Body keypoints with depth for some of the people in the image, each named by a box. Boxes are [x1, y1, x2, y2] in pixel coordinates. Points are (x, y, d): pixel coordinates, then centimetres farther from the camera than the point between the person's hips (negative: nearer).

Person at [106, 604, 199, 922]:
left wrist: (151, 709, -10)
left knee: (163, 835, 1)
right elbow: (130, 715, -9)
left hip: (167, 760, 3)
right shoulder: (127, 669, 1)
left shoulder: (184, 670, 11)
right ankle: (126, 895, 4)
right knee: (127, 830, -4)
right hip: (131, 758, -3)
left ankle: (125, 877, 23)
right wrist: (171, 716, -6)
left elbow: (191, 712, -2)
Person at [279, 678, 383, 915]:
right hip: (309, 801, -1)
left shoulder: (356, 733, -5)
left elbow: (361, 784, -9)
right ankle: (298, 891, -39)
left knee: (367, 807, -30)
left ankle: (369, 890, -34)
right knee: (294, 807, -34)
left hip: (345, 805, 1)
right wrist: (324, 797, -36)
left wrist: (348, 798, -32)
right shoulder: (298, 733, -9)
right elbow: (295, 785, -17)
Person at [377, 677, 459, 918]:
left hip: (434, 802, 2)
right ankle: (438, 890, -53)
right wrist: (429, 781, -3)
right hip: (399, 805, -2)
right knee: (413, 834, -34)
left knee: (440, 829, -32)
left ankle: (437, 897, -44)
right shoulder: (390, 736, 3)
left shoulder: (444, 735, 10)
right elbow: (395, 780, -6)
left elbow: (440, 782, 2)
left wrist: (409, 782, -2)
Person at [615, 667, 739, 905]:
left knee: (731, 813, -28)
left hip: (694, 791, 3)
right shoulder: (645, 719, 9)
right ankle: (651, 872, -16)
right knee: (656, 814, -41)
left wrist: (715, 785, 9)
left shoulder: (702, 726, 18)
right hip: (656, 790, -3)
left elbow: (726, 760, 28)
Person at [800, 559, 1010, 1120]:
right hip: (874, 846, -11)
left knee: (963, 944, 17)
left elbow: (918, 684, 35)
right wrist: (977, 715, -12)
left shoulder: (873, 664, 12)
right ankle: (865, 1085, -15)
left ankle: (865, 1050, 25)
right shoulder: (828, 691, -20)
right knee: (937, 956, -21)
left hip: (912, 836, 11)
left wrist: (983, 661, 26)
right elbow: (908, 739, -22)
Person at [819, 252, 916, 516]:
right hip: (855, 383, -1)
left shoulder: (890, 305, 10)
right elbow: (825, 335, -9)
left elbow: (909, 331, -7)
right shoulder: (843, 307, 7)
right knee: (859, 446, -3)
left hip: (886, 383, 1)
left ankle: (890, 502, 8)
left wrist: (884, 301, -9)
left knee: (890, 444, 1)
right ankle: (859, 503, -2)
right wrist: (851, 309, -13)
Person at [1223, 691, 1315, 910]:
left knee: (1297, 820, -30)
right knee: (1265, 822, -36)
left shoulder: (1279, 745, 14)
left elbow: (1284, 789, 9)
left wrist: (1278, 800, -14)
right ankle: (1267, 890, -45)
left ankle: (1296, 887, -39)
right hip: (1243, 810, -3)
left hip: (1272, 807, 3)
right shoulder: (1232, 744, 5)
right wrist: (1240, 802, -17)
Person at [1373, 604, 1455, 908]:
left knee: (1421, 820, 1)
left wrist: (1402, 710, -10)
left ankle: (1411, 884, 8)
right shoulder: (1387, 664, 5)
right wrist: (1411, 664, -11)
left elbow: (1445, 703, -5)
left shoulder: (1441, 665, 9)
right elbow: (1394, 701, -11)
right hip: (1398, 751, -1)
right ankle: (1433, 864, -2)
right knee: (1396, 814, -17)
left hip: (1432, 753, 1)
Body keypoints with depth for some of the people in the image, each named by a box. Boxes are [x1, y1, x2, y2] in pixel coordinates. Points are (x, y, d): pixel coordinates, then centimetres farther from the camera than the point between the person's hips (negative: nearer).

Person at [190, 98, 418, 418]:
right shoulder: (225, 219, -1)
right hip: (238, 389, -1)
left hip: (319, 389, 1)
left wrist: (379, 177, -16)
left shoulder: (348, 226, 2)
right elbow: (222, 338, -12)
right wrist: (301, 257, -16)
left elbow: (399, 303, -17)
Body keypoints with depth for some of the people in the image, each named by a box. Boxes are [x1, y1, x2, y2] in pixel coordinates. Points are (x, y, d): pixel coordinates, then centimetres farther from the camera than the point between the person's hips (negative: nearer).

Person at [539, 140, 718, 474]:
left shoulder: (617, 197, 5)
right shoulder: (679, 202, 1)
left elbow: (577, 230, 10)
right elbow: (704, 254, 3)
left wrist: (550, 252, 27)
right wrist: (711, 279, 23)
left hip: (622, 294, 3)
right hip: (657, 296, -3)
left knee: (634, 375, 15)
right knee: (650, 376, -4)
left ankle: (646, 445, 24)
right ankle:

+++

◆ Problem ◆
Return the material exactly. Leave out no line.

◆ Exercise answer ◆
Body keypoints with depth for some of the people in the image, each named by a box. Boxes are [x1, y1, x2, y2] in pixel coordinates. Points are (x, y, d): pixel coordinates, then centimetres farther from the camera than the point between the person's hips (negative: nearer).

Person at [106, 604, 199, 922]:
left wrist: (151, 709, -10)
left knee: (163, 835, 1)
right elbow: (130, 715, -9)
left hip: (167, 760, 3)
right shoulder: (127, 669, 1)
left shoulder: (184, 670, 11)
right ankle: (126, 895, 4)
right knee: (127, 830, -4)
right hip: (131, 758, -3)
left ankle: (125, 877, 23)
right wrist: (171, 716, -6)
left elbow: (191, 712, -2)
Person at [279, 678, 383, 915]:
right hip: (309, 801, -1)
left shoulder: (356, 733, -5)
left elbow: (361, 784, -9)
right ankle: (298, 891, -39)
left knee: (367, 807, -30)
left ankle: (369, 890, -34)
right knee: (294, 807, -34)
left hip: (345, 805, 1)
right wrist: (324, 797, -36)
left wrist: (348, 798, -32)
right shoulder: (298, 733, -9)
right elbow: (295, 785, -17)
Person at [377, 677, 459, 918]:
left hip: (434, 802, 2)
right ankle: (438, 890, -53)
right wrist: (429, 781, -3)
right hip: (399, 805, -2)
right knee: (413, 834, -34)
left knee: (440, 829, -32)
left ankle: (437, 897, -44)
right shoulder: (390, 736, 3)
left shoulder: (444, 735, 10)
right elbow: (395, 780, -6)
left elbow: (440, 782, 2)
left wrist: (409, 782, -2)
Person at [615, 667, 739, 905]:
left knee: (731, 813, -28)
left hip: (694, 791, 3)
right shoulder: (645, 719, 9)
right ankle: (651, 872, -16)
right knee: (656, 814, -41)
left wrist: (715, 785, 9)
left shoulder: (702, 726, 18)
right hip: (656, 790, -3)
left elbow: (726, 760, 28)
Person at [800, 559, 1010, 1120]:
right hip: (874, 846, -11)
left knee: (963, 944, 17)
left elbow: (918, 684, 35)
right wrist: (977, 715, -12)
left shoulder: (873, 664, 12)
right ankle: (865, 1085, -15)
left ankle: (865, 1050, 25)
right shoulder: (828, 691, -20)
right knee: (937, 956, -21)
left hip: (912, 836, 11)
left wrist: (983, 661, 26)
right elbow: (908, 739, -22)
Person at [819, 252, 916, 516]:
right hip: (855, 383, -1)
left shoulder: (890, 305, 10)
right elbow: (825, 335, -9)
left elbow: (909, 331, -7)
right shoulder: (843, 307, 7)
right knee: (859, 446, -3)
left hip: (886, 383, 1)
left ankle: (890, 502, 8)
left wrist: (884, 301, -9)
left knee: (890, 444, 1)
right ankle: (859, 503, -2)
right wrist: (851, 309, -13)
Person at [1223, 691, 1315, 910]:
left knee: (1297, 820, -30)
right knee: (1265, 822, -36)
left shoulder: (1279, 745, 14)
left elbow: (1284, 789, 9)
left wrist: (1278, 800, -14)
right ankle: (1267, 890, -45)
left ankle: (1296, 887, -39)
right hip: (1243, 810, -3)
left hip: (1272, 807, 3)
right shoulder: (1232, 744, 5)
right wrist: (1240, 802, -17)
Person at [1373, 604, 1455, 908]:
left knee: (1421, 820, 1)
left wrist: (1402, 710, -10)
left ankle: (1411, 884, 8)
right shoulder: (1387, 664, 5)
right wrist: (1411, 664, -11)
left elbow: (1445, 703, -5)
left shoulder: (1441, 665, 9)
right elbow: (1394, 701, -11)
right hip: (1398, 751, -1)
right ankle: (1433, 864, -2)
right knee: (1396, 814, -17)
left hip: (1432, 753, 1)
Body keypoints with depth for some of the people in the image, each named by a box. Boxes are [x1, y1, x2, y2] in pixel coordinates. Points are (x, y, d): pixel coordinates, then centimetres farther from the camera than the point between the person's hips (negative: nearer).

Person at [190, 98, 418, 418]:
right shoulder: (225, 219, -1)
right hip: (238, 389, -1)
left hip: (319, 389, 1)
left wrist: (379, 177, -16)
left shoulder: (348, 226, 2)
right elbow: (222, 338, -12)
right wrist: (301, 257, -16)
left elbow: (399, 303, -17)
Body keypoints with depth for some of the people in the image, each named by a box. Boxes are [x1, y1, x2, y2] in pixel coordinates. Points are (x, y, d): pixel coordinates, then centimetres farther from the camera than the point between the person's hips (negative: nearer).

Person at [539, 140, 718, 474]:
left shoulder: (617, 197, 5)
right shoulder: (679, 202, 1)
left elbow: (577, 230, 10)
right elbow: (704, 254, 3)
left wrist: (550, 252, 27)
right wrist: (711, 279, 23)
left hip: (622, 294, 3)
right hip: (657, 296, -3)
left knee: (634, 375, 15)
right knee: (650, 376, -4)
left ankle: (646, 445, 24)
right ankle:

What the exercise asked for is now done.